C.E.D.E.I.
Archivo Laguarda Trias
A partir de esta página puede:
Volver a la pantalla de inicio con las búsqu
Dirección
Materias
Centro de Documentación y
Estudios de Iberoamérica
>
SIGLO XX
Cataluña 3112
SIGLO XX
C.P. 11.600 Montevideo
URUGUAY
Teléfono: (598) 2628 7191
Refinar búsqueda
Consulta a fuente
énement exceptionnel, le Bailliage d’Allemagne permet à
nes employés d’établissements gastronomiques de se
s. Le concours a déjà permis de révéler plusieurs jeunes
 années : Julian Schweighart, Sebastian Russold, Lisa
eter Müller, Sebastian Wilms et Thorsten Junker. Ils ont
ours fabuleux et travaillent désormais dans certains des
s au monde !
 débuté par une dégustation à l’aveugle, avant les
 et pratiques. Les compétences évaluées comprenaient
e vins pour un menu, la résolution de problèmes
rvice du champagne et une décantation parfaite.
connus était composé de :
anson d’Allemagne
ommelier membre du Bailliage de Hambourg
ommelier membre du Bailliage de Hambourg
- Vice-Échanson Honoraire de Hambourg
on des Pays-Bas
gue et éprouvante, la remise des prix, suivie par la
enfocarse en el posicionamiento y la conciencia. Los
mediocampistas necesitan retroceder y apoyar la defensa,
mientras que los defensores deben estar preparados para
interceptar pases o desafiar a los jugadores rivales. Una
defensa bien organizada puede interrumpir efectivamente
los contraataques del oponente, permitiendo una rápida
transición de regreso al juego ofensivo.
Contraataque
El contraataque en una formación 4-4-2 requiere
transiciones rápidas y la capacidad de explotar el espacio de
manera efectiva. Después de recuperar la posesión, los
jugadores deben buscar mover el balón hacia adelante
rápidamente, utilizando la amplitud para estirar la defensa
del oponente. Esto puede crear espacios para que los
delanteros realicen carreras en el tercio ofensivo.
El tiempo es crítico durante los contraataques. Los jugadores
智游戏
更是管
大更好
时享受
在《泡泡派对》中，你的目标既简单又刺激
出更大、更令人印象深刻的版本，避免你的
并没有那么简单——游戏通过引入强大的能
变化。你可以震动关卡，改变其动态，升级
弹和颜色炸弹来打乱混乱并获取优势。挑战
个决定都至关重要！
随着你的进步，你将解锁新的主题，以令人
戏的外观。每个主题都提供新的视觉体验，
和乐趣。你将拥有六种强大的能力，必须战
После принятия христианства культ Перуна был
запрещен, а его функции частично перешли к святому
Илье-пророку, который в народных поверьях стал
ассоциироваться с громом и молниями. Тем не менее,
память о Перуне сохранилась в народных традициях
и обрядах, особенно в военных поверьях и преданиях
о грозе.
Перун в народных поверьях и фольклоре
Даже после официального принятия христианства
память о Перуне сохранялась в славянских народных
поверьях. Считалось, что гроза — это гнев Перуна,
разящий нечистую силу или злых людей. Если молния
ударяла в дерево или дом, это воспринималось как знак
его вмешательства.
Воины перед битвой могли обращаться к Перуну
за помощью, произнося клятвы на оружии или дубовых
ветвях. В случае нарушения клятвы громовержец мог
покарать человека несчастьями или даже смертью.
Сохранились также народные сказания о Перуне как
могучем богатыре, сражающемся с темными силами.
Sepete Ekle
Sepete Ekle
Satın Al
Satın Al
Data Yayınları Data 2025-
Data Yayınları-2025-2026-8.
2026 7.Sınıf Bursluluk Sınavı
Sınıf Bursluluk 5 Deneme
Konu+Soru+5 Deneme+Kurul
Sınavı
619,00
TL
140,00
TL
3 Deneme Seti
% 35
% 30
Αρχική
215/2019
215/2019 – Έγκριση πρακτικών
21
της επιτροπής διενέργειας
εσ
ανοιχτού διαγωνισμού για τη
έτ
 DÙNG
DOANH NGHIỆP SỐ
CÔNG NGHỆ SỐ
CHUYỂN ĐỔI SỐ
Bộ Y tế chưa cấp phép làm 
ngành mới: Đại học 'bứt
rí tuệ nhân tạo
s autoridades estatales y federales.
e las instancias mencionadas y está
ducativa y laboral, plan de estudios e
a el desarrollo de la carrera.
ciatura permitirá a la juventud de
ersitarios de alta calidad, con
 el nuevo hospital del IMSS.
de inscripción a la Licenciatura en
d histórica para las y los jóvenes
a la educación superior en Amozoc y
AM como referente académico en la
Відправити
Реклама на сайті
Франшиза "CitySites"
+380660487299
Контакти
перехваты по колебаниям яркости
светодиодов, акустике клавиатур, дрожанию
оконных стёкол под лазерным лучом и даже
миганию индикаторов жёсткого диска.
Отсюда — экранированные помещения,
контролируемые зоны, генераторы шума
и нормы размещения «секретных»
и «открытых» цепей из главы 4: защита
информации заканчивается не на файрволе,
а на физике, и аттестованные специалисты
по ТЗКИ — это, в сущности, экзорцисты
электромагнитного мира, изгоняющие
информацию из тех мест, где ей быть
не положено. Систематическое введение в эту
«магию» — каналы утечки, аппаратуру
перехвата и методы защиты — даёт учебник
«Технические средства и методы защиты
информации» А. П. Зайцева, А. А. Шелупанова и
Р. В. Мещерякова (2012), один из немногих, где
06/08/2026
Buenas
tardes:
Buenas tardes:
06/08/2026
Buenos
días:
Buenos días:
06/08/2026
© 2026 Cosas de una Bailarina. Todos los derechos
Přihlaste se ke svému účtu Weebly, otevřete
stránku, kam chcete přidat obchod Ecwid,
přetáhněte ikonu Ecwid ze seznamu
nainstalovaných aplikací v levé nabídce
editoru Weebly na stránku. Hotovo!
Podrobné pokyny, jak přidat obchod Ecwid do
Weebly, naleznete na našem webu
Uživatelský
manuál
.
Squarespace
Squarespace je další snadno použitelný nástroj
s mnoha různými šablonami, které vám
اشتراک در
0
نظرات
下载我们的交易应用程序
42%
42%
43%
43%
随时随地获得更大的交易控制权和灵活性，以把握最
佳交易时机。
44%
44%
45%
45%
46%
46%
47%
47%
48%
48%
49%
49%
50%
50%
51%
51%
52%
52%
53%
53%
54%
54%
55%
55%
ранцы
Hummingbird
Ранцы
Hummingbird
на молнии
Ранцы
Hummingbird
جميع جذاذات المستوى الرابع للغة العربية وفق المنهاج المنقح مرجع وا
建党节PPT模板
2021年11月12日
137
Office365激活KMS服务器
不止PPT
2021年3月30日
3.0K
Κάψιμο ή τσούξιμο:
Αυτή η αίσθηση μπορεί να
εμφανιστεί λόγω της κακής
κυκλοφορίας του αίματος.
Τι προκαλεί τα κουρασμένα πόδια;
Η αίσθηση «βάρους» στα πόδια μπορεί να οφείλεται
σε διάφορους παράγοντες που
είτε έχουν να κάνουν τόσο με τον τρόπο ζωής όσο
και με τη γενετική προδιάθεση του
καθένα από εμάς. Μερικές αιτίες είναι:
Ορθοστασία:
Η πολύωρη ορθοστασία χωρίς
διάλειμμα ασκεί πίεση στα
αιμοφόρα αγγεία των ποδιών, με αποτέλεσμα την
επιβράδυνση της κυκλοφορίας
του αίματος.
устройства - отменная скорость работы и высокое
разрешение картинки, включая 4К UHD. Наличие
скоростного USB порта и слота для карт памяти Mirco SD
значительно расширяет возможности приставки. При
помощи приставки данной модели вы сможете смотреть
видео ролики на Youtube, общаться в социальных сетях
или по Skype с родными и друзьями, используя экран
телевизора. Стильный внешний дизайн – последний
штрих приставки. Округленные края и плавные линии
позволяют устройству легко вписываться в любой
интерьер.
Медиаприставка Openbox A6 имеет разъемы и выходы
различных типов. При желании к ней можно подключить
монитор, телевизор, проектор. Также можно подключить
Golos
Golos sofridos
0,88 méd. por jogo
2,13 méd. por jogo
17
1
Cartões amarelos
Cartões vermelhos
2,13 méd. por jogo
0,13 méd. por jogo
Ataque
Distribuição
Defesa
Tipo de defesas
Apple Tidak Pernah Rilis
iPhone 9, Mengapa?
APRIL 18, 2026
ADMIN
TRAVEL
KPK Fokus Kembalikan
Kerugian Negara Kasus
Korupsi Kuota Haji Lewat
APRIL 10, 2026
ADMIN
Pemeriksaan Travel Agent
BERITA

Job item: Precisely reproduce the lines of the entries, beginning at the first and ending at the one containing "s. Le concours". Add nothing.

Output for this exercise:
C.E.D.E.I.
Archivo Laguarda Trias
A partir de esta página puede:
Volver a la pantalla de inicio con las búsqu
Dirección
Materias
Centro de Documentación y
Estudios de Iberoamérica
>
SIGLO XX
Cataluña 3112
SIGLO XX
C.P. 11.600 Montevideo
URUGUAY
Teléfono: (598) 2628 7191
Refinar búsqueda
Consulta a fuente
énement exceptionnel, le Bailliage d’Allemagne permet à
nes employés d’établissements gastronomiques de se
s. Le concours a déjà permis de révéler plusieurs jeunes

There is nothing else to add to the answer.